Общественный строй, о котором мечтает Келлер, имеет не меньше утопических черт, чем строй, к которому стремится Бальзак; он тоже в значительной мере состоит из черт прошлого, перенесенных в будущее. Он не реакционен, как торийские утопии Бальзака с их феодально-социалистическими чертами, и более органично вырастает из швейцарской демократии, чем утопил Бальзака из общественного строя послереволюционной Фракции; поэтому расстояние между утопией и действительностью у Келлера не так велико. Но это не только преимущество, но и недостаток; разрыв с буржуазной жизнью у Келлера не настолько решителен, чтобы привести, при изображении современности, к той «победе реализма», которую одерживает Бальзак. Чем острее ощущает Келлер проникновение капитализма во всю швейцарскую действительность, тем суше и прозаичнее становится мир в его изображении, и тем неподвижней противостоят друг другу действительность и абстрактный идеал. Но показать по-бальзаковски поэзию «зоологического царства духа» он не может. Келлер позднейшего периода пытался уверить себя, что борьба его не безнадежна; однако творческая честность не позволила ему этого самообмана, и его труд перестал приносить творческие плоды.
Утопия, сотканная из черт прошлого, роднит Келлера с лучшими немецкими реалистами его времени — Штормом и Раабе. Но эти писатели обращались к тому прошлому, гибель которого была для них несомненна; на этот счет они не имели никаких иллюзий. Отсюда мужественный и полный юмора пессимизм Раабе, у которого старые разочарованные бойцы освободительных войн или польского восстания бродят, как выходцы с того света, по реакционному миру филистеров, непонятные ему и не понимающие его. Отсюда и лирическое самоограничение Шторма «новеллой-воспоминанием», о которой он сам говорит: «Классицизм требует, чтобы поэт отразил основное духовное содержание своего времени в художественно совершенной форме… мне же придется, во всяком случае, довольствоваться наблюдением из боковой ложи».
Творчество Келлера — отнюдь не «боковая ложа». Уже достигнув творческой зрелости, он мог еще сохранять иллюзии относительно судеб старой швейцарской демократии: эти иллюзии были совместимы с реалистическим изображением жизни и даже помогали видеть в ней ее максимальные возможности.

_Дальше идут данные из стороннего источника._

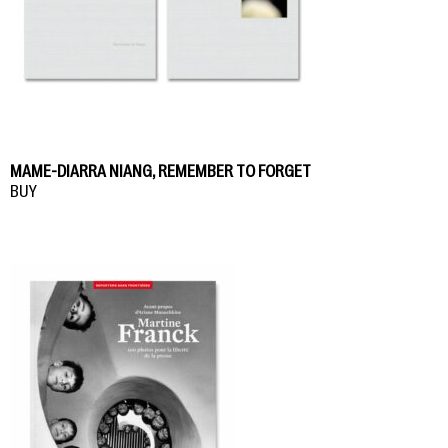
MAME-DIARRA NIANG, REMEMBER TO FORGET
BUY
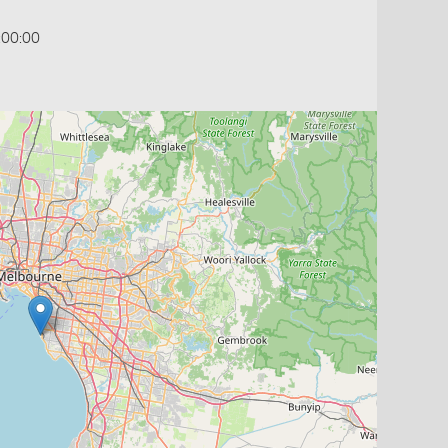
:00:00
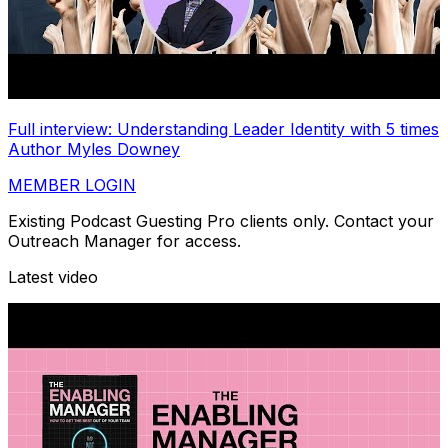
Full interview: Understanding Leader Identity with 5 times
Author Myles Downey
MEMBER LOGIN
Existing Podcast Guesting Pro clients only. Contact your
Outreach Manager for access.
Latest video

Его юмор, впротивовес Раабе или Рейтеру, основан на вере в победу идеала; Келлер верил, что у демократии достанет сил воспринять и органически переработать все прогрессивные, экономические и культурные факторы капиталистического развития; он верил, что капитализм будет способствовать укреплению, а не разложению демократии. Но эта вора не могла продержаться долго. Тени все глубже ложатся на утопию Келлера. А так как сила его, как поэта в вере, а не в озлоблении или злорадном разоблачении — с началом сомнений начинается и упадок его искусства.
Так определяется своеобразие Келлера в истории литературы. Его творчество, несмотря на преобладание в нем существенно новых черт, все же является завершением классической немецкой литературы, а не началом нового подъема. (Как мы увидим впоследствии, это отнюдь не исключает того, что поэтическое общественное и морально-человеческое содержание произведений Келлера имеет большое значение, если не для его современности, то для будущего.) В творческой судьбе Келлера с очевидностью выразилось то влияние, которое имела победа реакции на развитие духовной жизни Германии.
Мы сравнивали его судьбу с судьбой Фейербаха и говорили, что сходство здесь далеко не полное. После 1848 года философское развитие Фейербаха остановилась; его влияние в Германии все уменьшалось, и он умер почти в полном одиночестве и забвении. Келлер, напротив, достиг вершины своего творчества в десятилетия, последовавшие за поражением революции; его произведения, как мы уже говорили, с самого начала завоевали общее признание. Этим Келлер обязан был тому, что он, как и Руссо, — швейцарец до мозга костей. Правда, это не дало его творчеству такого всемирно-исторического значения, как творчеству Руссо; у Келлера, как и у Фейербаха, многие возможности остались нераскрытыми. Но это зависело не столько от них самих, сколько от хода истории, от трагических судеб германской демократии.
Для классического немецкого гуманизма важнейшей проблемой была связь просвещения с жизнью; в образовании видели силу, способную поднять народ на высшую ступень. Но только лучшие представители классической литературы понимали эту связь глубоко и органично. Социальная изолированность писателей в отсталой Германии сказалась уже в новеллах Тика и романах Иммермана: вопросы знания, образования теряют там действительную связь с жизнью. В тенденциозной литературе «Молодой Германии» беспочвенность культуры привела к тому, что серьезные проблемы заменялись декламацией в честь «образованности».